Iterating over objects in Javascript - Time & Space Complexity
When we loop through all the properties of an object, the time it takes depends on how many properties there are.
We want to know how the work grows as the object gets bigger.
Analyze the time complexity of the following code snippet.
const obj = {a: 1, b: 2, c: 3};
for (const key in obj) {
console.log(key, obj[key]);
}
This code goes through each property in the object and prints its key and value.
Identify the loops, recursion, array traversals that repeat.
- Primary operation: The
for...inloop that visits each property in the object. - How many times: Once for every property in the object.
As the number of properties grows, the loop runs more times, doing more work.
| Input Size (n) | Approx.

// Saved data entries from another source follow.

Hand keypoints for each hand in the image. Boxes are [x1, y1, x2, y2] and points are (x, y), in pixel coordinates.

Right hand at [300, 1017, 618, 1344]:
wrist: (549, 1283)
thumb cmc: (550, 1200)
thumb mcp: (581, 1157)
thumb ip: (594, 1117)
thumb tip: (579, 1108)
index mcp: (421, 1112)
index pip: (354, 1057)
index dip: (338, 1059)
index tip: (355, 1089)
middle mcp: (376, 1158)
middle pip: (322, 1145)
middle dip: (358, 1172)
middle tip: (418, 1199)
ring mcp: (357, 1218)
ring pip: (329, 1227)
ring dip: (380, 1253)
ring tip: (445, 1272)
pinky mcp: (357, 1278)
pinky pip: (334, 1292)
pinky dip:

Operations |
|---|---|
| 10 | 10 |
| 100 | 100 |
| 1000 | 1000 |
Pattern observation: The work grows directly with the number of properties. Double the properties, double the work.
Time Complexity: O(n)
This means the time to finish grows in a straight line with the number of properties in the object.

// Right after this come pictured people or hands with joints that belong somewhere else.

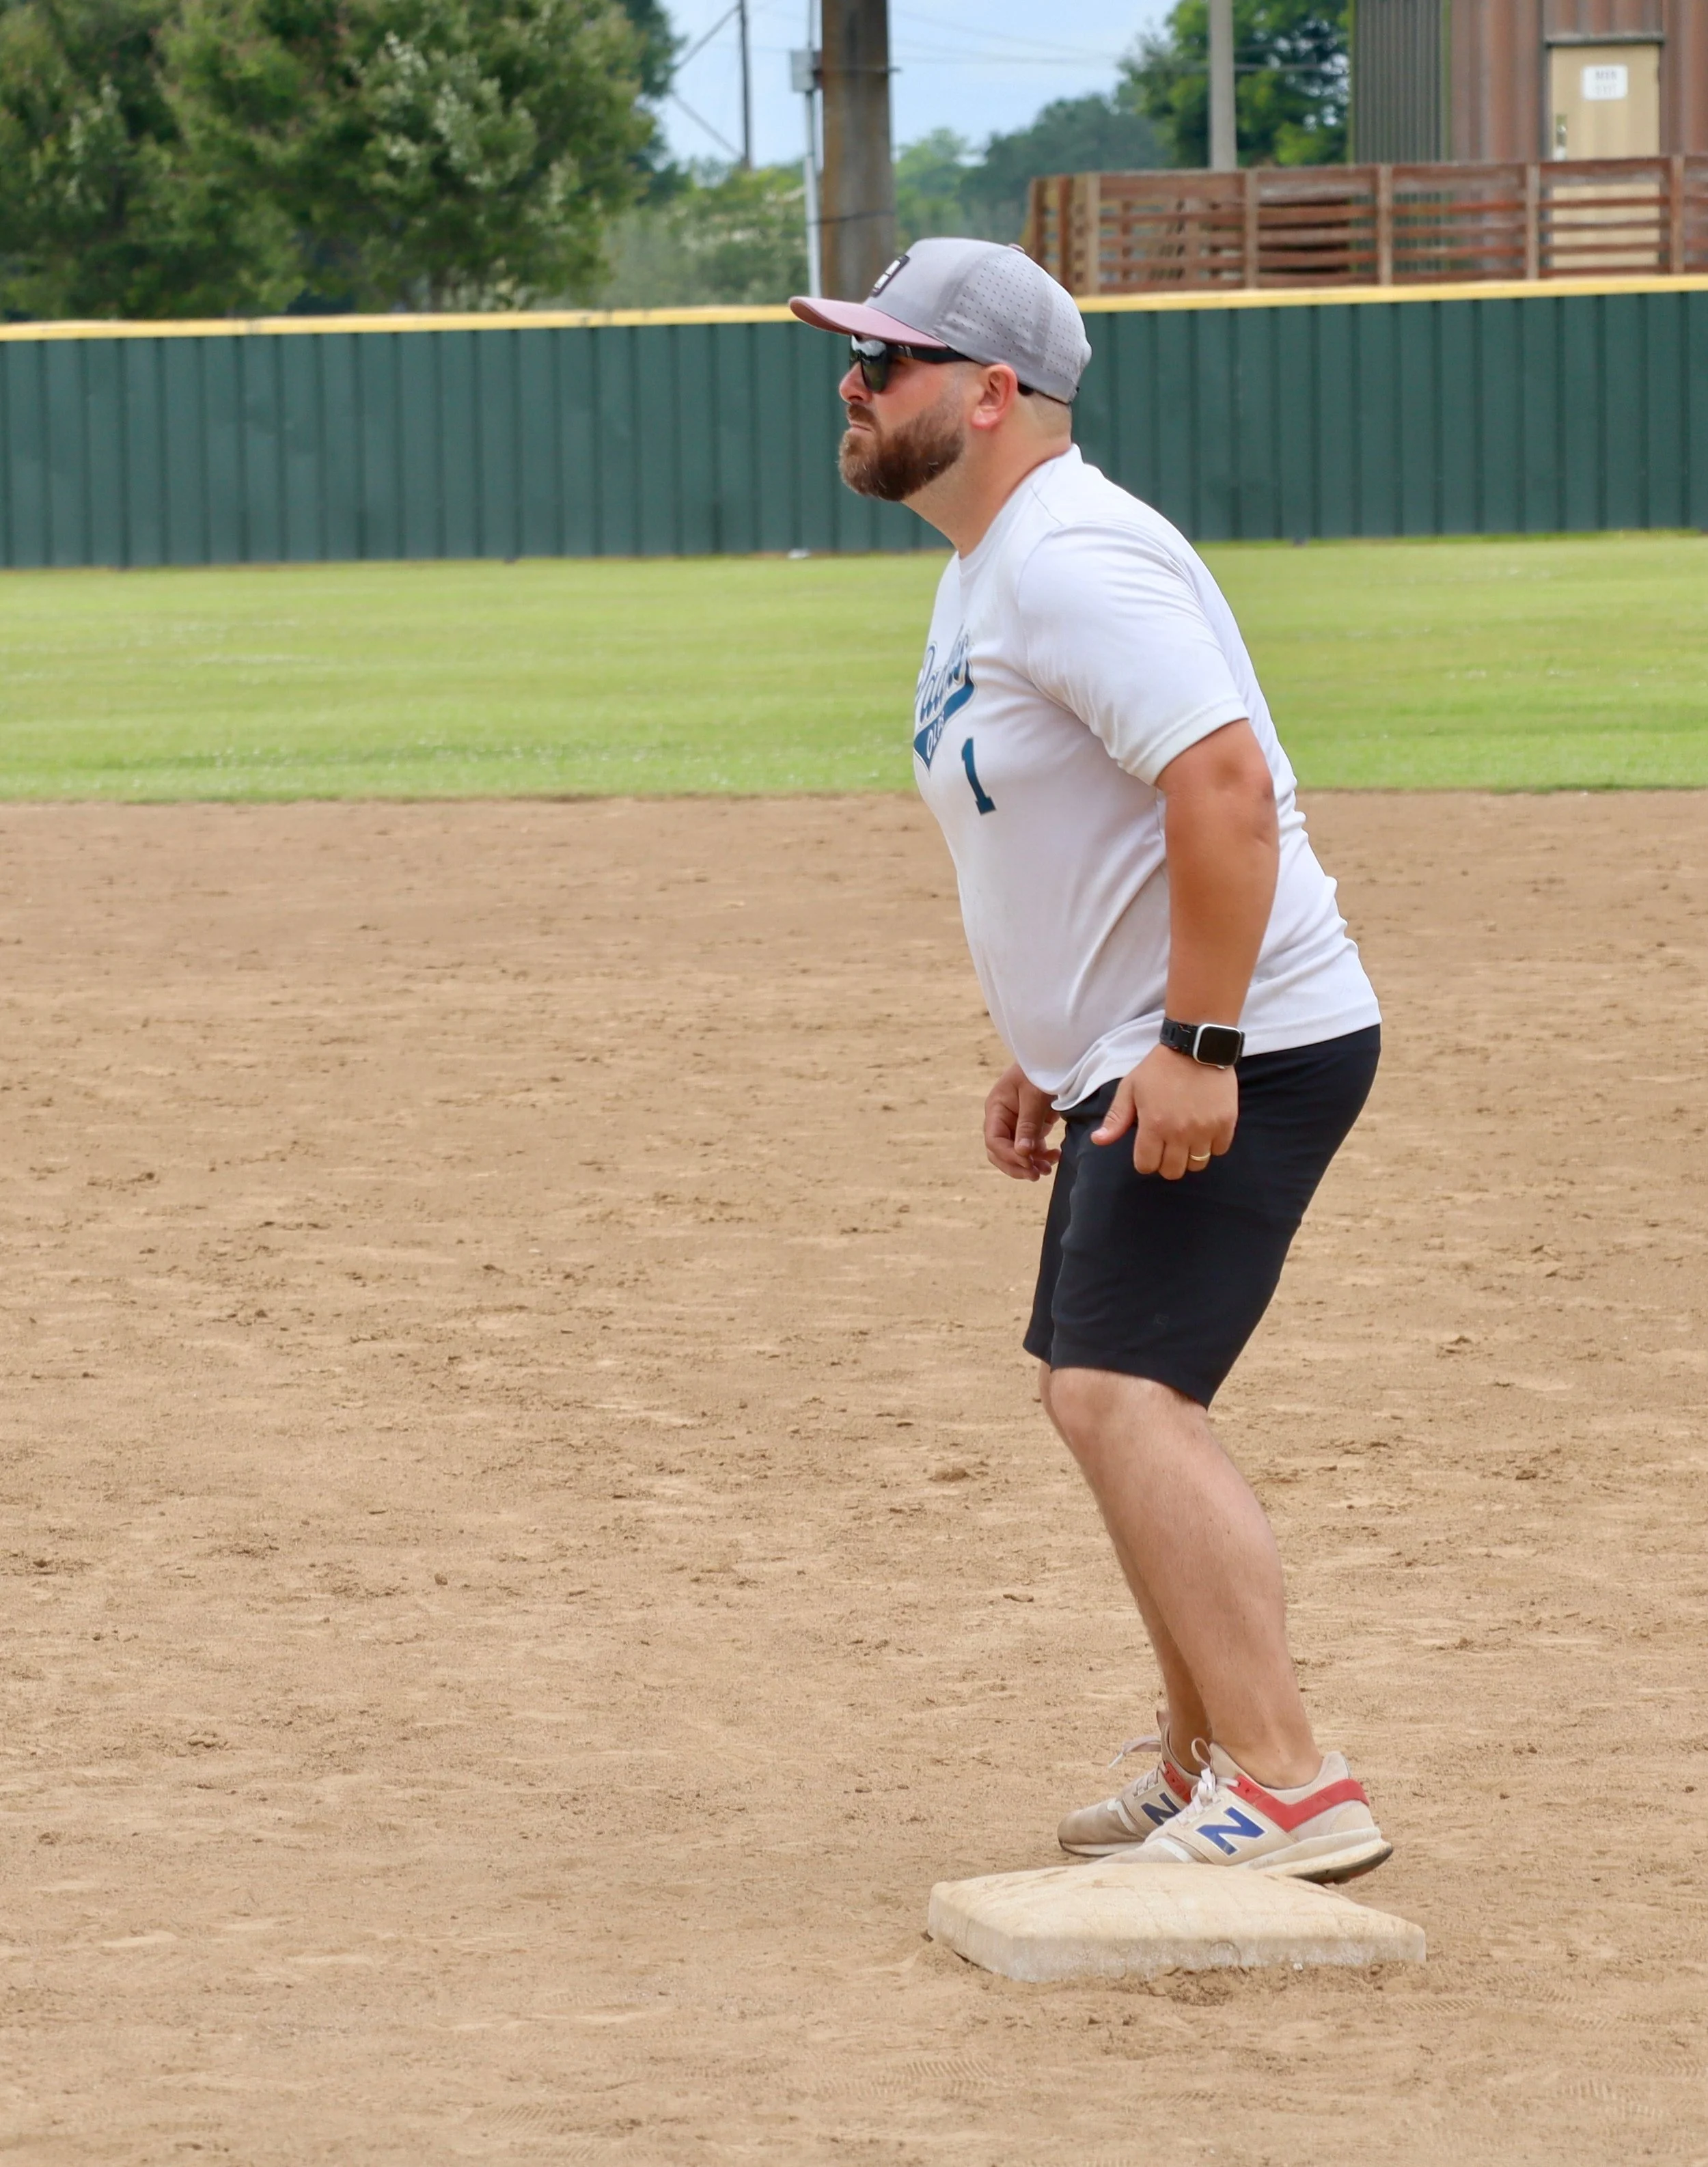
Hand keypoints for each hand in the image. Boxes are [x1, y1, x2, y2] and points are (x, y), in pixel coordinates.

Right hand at [984, 1063, 1060, 1180]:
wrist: (1054, 1058)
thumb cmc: (1041, 1071)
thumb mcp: (1034, 1096)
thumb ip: (1028, 1124)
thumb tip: (1022, 1153)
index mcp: (996, 1108)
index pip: (994, 1140)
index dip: (1008, 1155)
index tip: (1027, 1163)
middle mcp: (1002, 1118)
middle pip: (999, 1151)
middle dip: (1016, 1165)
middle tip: (1035, 1175)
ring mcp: (1015, 1123)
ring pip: (1015, 1153)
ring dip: (1029, 1164)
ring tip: (1047, 1170)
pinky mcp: (1030, 1126)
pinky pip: (1030, 1148)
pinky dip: (1040, 1156)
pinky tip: (1055, 1157)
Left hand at [1092, 1045, 1236, 1178]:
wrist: (1196, 1047)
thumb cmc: (1159, 1068)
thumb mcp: (1131, 1088)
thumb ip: (1116, 1118)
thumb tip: (1098, 1141)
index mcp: (1154, 1126)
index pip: (1147, 1166)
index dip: (1145, 1161)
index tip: (1148, 1149)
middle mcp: (1180, 1133)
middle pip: (1173, 1172)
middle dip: (1166, 1163)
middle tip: (1168, 1145)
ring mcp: (1206, 1129)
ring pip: (1197, 1165)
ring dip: (1190, 1156)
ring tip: (1187, 1138)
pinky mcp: (1226, 1123)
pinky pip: (1220, 1150)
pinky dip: (1212, 1145)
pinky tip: (1205, 1130)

[X] Wrong: "Looping over an object is always constant time because objects are fast."
[OK] Correct: The loop visits every property, so if the object has more properties, it takes more time.
Understanding how looping over objects scales helps you write efficient code and answer questions about performance clearly.
"What if we used Object.keys(obj).forEach() instead of for...in? How would the time complexity change?"